Great post. I have many questions as I attempted to grow a tiny bit of corn last summer with seed from Botanical Interests (before I found out about Baker Creek and you!) A lot of the corn was small and weird, like you described, but some was ok and we had a few meals with it. Mr. Tash left a big bag of lime in the smokehouse, so I'm assuming we'll need to use it...but do I apply to the whole garden area? Just the corn area? How much? Is the lime even good after many years? Anyway, I'm trying to figure out where to put the corn this summer. Probably will be in between the buggy shed and dining shed (old wood shed). Seems like forever until we can plant!
Also, I would love to see a program like you described start up again at Eastern!

Bishops Homegrown said...

Hey Ann. Most of the time corn growing short and shrubby like that is either from a neutritional defficiency or a lack of water, or both.
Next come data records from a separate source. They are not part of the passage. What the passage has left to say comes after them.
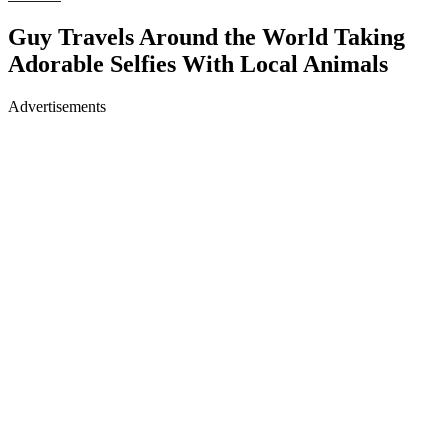
Guy Travels Around the World Taking
Adorable Selfies With Local Animals
Advertisements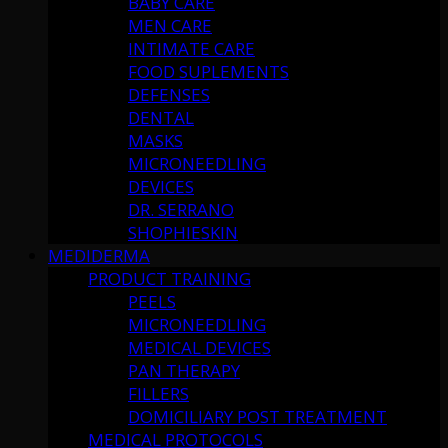
BABY CARE
MEN CARE
INTIMATE CARE
FOOD SUPLEMENTS
DEFENSES
DENTAL
MASKS
MICRONEEDLING
DEVICES
DR. SERRANO
SHOPHIESKIN
MEDIDERMA
PRODUCT TRAINING
PEELS
MICRONEEDLING
MEDICAL DEVICES
PAN THERAPY
FILLERS
DOMICILIARY POST TREATMENT
MEDICAL PROTOCOLS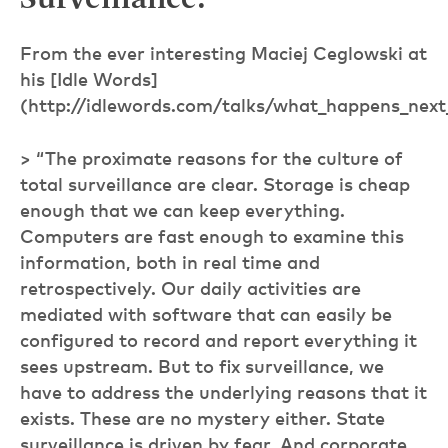
Surveillance:
From the ever interesting Maciej Ceglowski at
his [Idle Words]
(http://idlewords.com/talks/what_happens_next
> “The proximate reasons for the culture of
total surveillance are clear. Storage is cheap
enough that we can keep everything.
Computers are fast enough to examine this
information, both in real time and
retrospectively. Our daily activities are
mediated with software that can easily be
configured to record and report everything it
sees upstream. But to fix surveillance, we
have to address the underlying reasons that it
exists. These are no mystery either. State
surveillance is driven by fear. And corporate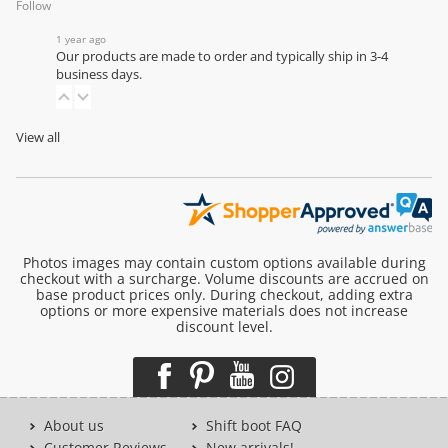
Follow
1 year ago
Our products are made to order and typically ship in 3-4
business days.
View all
Photos images may contain custom options available during
checkout with a surcharge. Volume discounts are accrued on
base product prices only. During checkout, adding extra
options or more expensive materials does not increase
discount level.
About us
Shift boot FAQ
Customer Reviews
New arrivals!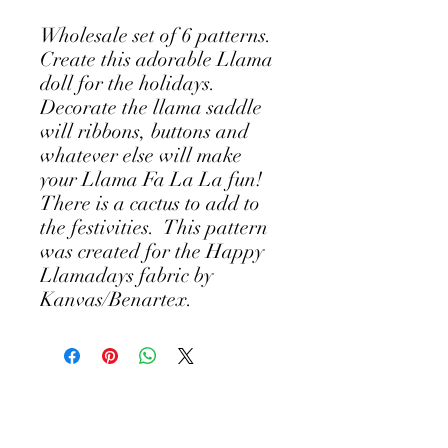
Wholesale set of 6 patterns.
Create this adorable Llama
doll for the holidays.
Decorate the llama saddle
will ribbons, buttons and
whatever else will make
your Llama Fa La La fun!
There is a cactus to add to
the festivities. This pattern
was created for the Happy
Llamadays fabric by
Kanvas/Benartex.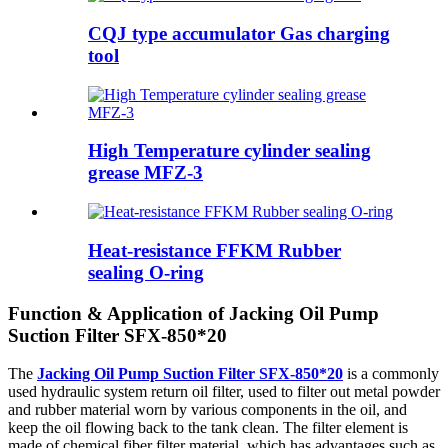
CQJ type accumulator Gas charging
tool
High Temperature cylinder sealing
grease MFZ-3
Heat-resistance FFKM Rubber
sealing O-ring
Function & Application of Jacking Oil Pump
Suction Filter SFX-850*20
The
Jacking Oil Pump Suction Filter SFX-850*20
is a commonly
used hydraulic system return oil filter, used to filter out metal powder
and rubber material worn by various components in the oil, and
keep the oil flowing back to the tank clean. The filter element is
made of chemical fiber filter material, which has advantages such as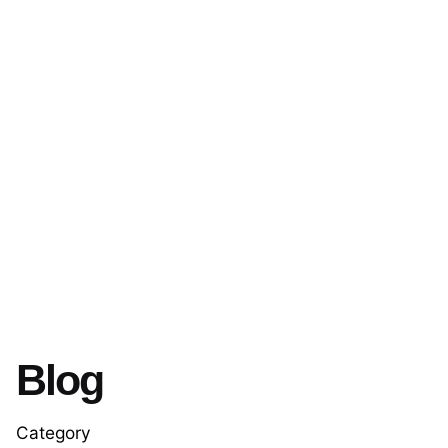
Blog
Category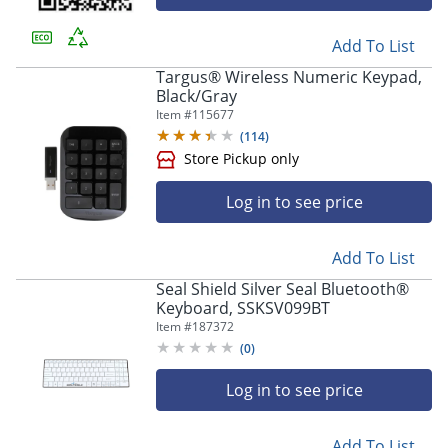
Add To List
Targus® Wireless Numeric Keypad,
Black/Gray
Item #
115677
(
114
)
Log in to see price
Add To List
Seal Shield Silver Seal Bluetooth®
Keyboard, SSKSV099BT
Item #
187372
Store Pickup only
(
0
)
Log in to see price
Add To List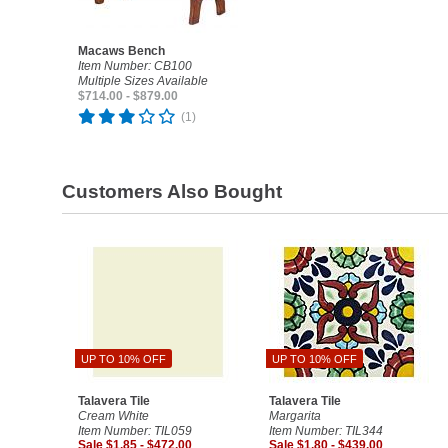
Macaws Bench
Item Number: CB100
Multiple Sizes Available
$714.00 - $879.00
(1)
Customers Also Bought
UP TO 10% OFF
UP TO 10% OFF
Talavera Tile
Talavera Tile
Cream White
Margarita
Item Number: TIL059
Item Number: TIL344
Sale $1.85 - $472.00
Sale $1.80 - $439.00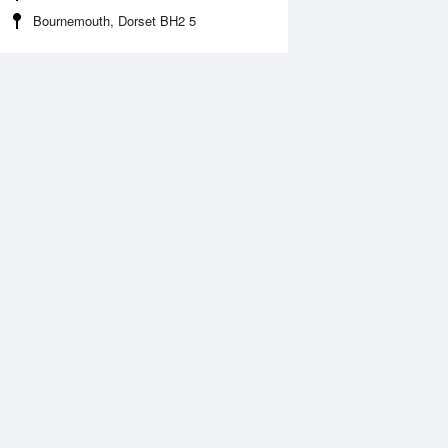
Bournemouth, Dorset BH2 5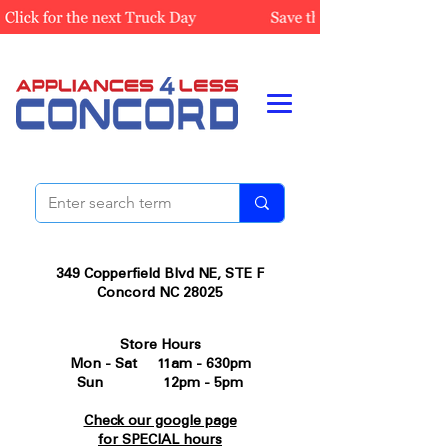
349 Copperfield Blvd NE, STE F
Concord NC 28025
Store Hours
Mon - Sat 11am - 630pm
Sun 12pm - 5pm
Check our google page
for SPECIAL hours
For example, with the Waxy Maize mentioned above I planted extraordinarily late (corn is also photo-period sensitive and planting late effects it similarly) with little to now fertility and no irrigation to see what it really had to offer in an extreme situation. The lime should still be good. I wouldn't however use it unless it is dolomite lime as if it is slacked or hydrated lime it's not organic. You can buy dolomite in 50 lb bags at millers hardware in Salem Indiana for about 5.00. You will likely want to apply lime to the entirity of the garden area but without doing a soil test I couldn't tell you an exact amount to apply. Generally with the soils here in the Ohio valley or with the application of high nitrogen fertilizers on a yearly or bi-yearly basis you will want to apply lime fairly liberally in the spring with your fertilizer/compost yearly.
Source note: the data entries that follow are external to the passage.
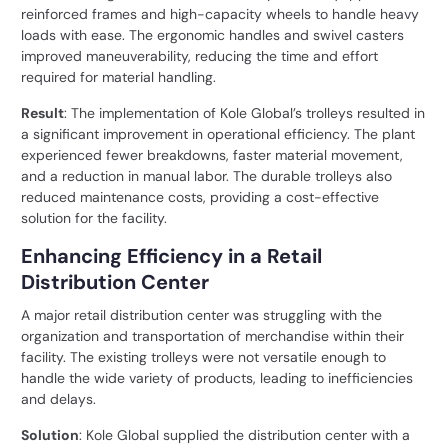
reinforced frames and high-capacity wheels to handle heavy
loads with ease. The ergonomic handles and swivel casters
improved maneuverability, reducing the time and effort
required for material handling.
Result
: The implementation of Kole Global’s trolleys resulted in
a significant improvement in operational efficiency. The plant
experienced fewer breakdowns, faster material movement,
and a reduction in manual labor. The durable trolleys also
reduced maintenance costs, providing a cost-effective
solution for the facility.
Enhancing Efficiency in a Retail
Distribution Center
A major retail distribution center was struggling with the
organization and transportation of merchandise within their
facility. The existing trolleys were not versatile enough to
handle the wide variety of products, leading to inefficiencies
and delays.
Solution
: Kole Global supplied the distribution center with a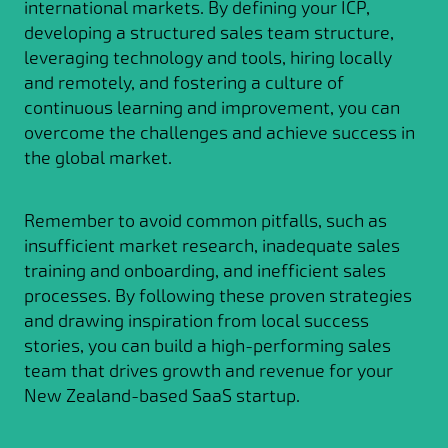
international markets. By defining your ICP,
developing a structured sales team structure,
leveraging technology and tools, hiring locally
and remotely, and fostering a culture of
continuous learning and improvement, you can
overcome the challenges and achieve success in
the global market.
Remember to avoid common pitfalls, such as
insufficient market research, inadequate sales
training and onboarding, and inefficient sales
processes. By following these proven strategies
and drawing inspiration from local success
stories, you can build a high-performing sales
team that drives growth and revenue for your
New Zealand-based SaaS startup.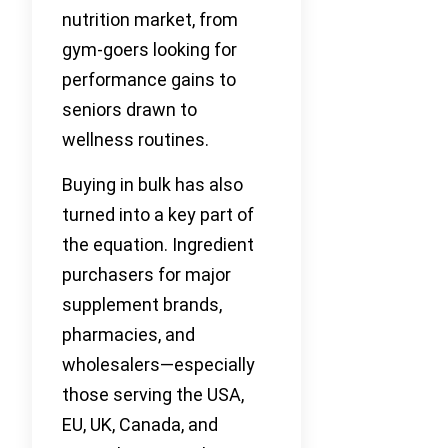
nutrition market, from
gym-goers looking for
performance gains to
seniors drawn to
wellness routines.
Buying in bulk has also
turned into a key part of
the equation. Ingredient
purchasers for major
supplement brands,
pharmacies, and
wholesalers—especially
those serving the USA,
EU, UK, Canada, and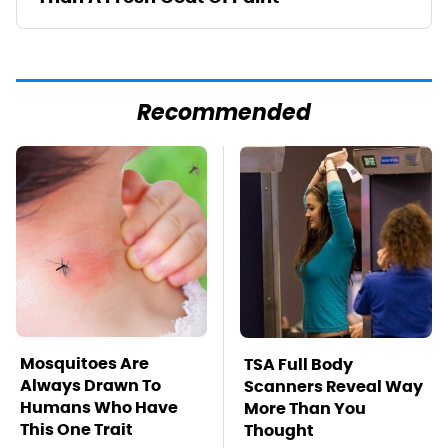
Recommended
Mosquitoes Are
TSA Full Body
Always Drawn To
Scanners Reveal Way
Humans Who Have
More Than You
This One Trait
Thought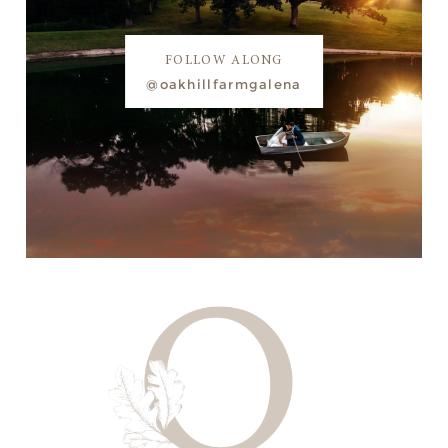
FOLLOW ALONG
@oakhillfarmgalena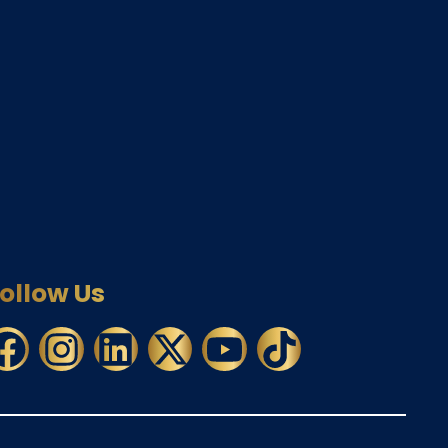
ollow Us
I too hope that Eastern realizes how important agriculture was and will be again in this region with the economy on perpetual decline. Brenda Hash's son from West Washington (who was at the past market) and who is interested in growing food for the school gives me great hope that both Eastern and Salem will realize just how important such programs are. It is my honest opinion that basic agriculture classes should be a requirement for graduation from high school. You should not walk out those doors without knowing how to garden in soil or pots and without knowing the basics of sustainable agriculture including seed saving, animal husbandry, and orchard work. One can only dream righ?

Ann Mutschler said...

Very good point about the soil test. I think I will get that done. The county can do that right?
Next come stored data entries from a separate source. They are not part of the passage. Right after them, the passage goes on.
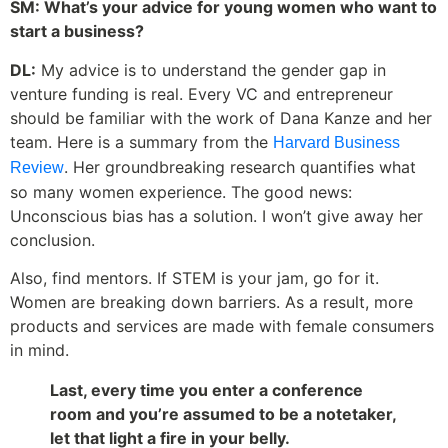
SM: What’s your advice for young women who want to
start a business?
DL:
My advice is to understand the gender gap in
venture funding is real. Every VC and entrepreneur
should be familiar with the work of Dana Kanze and her
team. Here is a summary from the
Harvard Business
. Her groundbreaking research quantifies what
Review
so many women experience. The good news:
Unconscious bias has a solution. I won’t give away her
conclusion.
Also, find mentors. If STEM is your jam, go for it.
Women are breaking down barriers. As a result, more
products and services are made with female consumers
in mind.
Last, every time you enter a conference
room and you’re assumed to be a notetaker,
let that light a fire in your belly.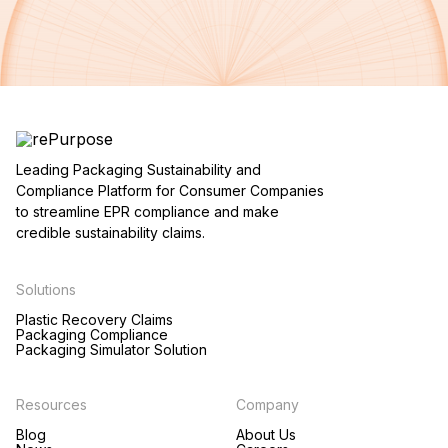
Leading Packaging Sustainability and
Compliance Platform for Consumer Companies
to streamline EPR compliance and make
credible sustainability claims.
Solutions
Plastic Recovery Claims
Packaging Compliance
Packaging Simulator Solution
Resources
Company
Blog
About Us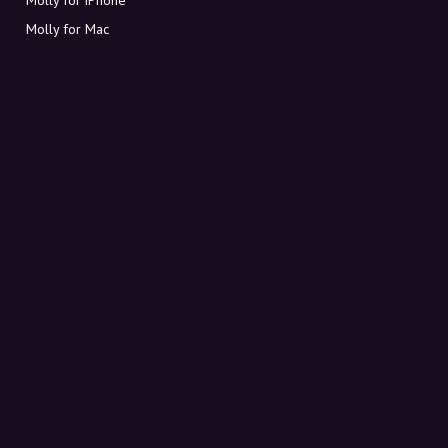
Molly for Mac
Molly for PC
ABOUT MOLLY
Contact
Meet Molly and Co.
FAQ
Get discount codes directly in your inbox
Sign up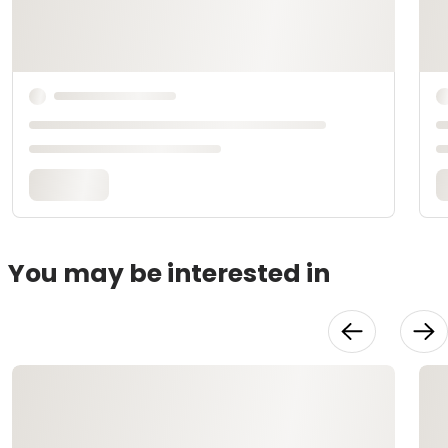
You may be interested in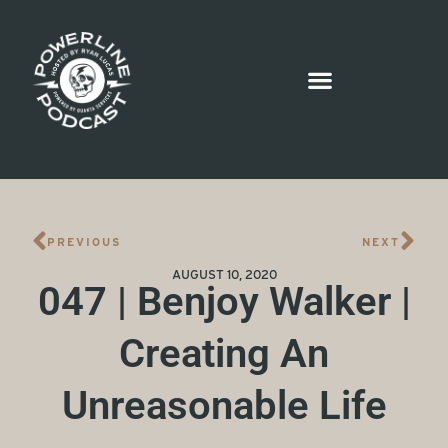
PREVIOUS
NEXT
AUGUST 10, 2020
047 | Benjoy Walker |
Creating An
Unreasonable Life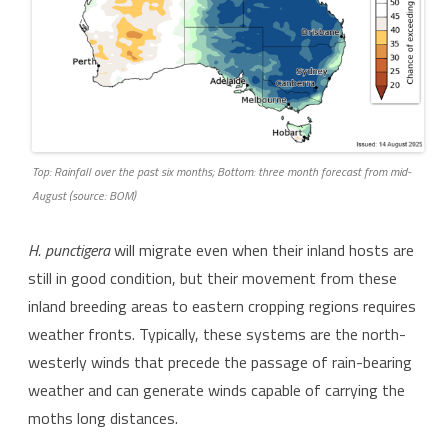
Top: Rainfall over the past six months; Bottom: three month forecast from mid-
August (source: BOM)
H. punctigera
will migrate even when their inland hosts are
still in good condition, but their movement from these
inland breeding areas to eastern cropping regions requires
weather fronts. Typically, these systems are the north-
westerly winds that precede the passage of rain-bearing
weather and can generate winds capable of carrying the
moths long distances.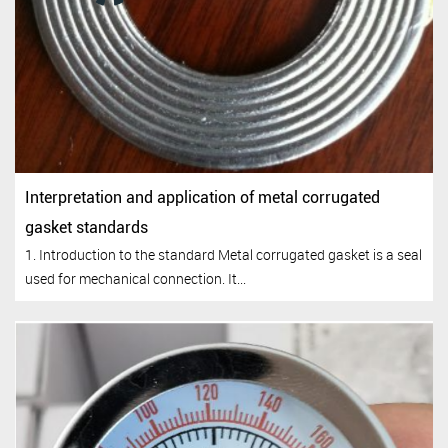
Interpretation and application of metal corrugated
gasket standards
1. Introduction to the standard Metal corrugated gasket is a seal
used for mechanical connection. It...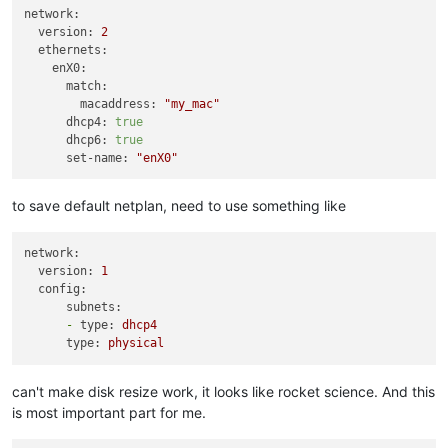
network:
version:
2
ethernets:
enX0:
match:
macaddress:
"my_mac"
dhcp4:
true
dhcp6:
true
set-name:
"enX0"
to save default netplan, need to use something like
network:
version:
1
config:
subnets:
-
type:
dhcp4
type:
physical
can't make disk resize work, it looks like rocket science. And this
is most important part for me.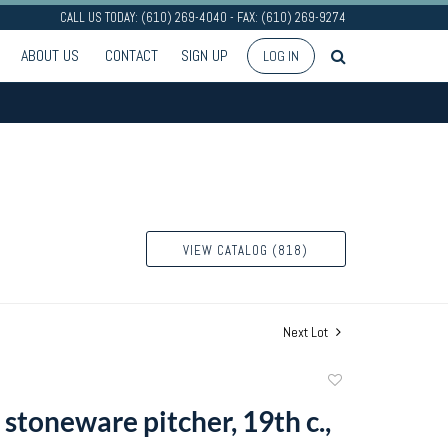
CALL US TODAY: (610) 269-4040 - FAX: (610) 269-9274
ABOUT US
CONTACT
SIGN UP
LOG IN
VIEW CATALOG (818)
Next Lot
Add
to
stoneware pitcher, 19th c.,
favorite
I will probably just get new lime, just to be sure!

As for the agriculture curriculum, we have to dream because it does sometimes drive the change.

Bishops Homegrown said...

Yep, the Purdue county extension office should be able to do it for you, though I can't remember if there is a fee associated with it or not.

When I was in highschool we had an excellent agricultural program that I hope to see make a comeback!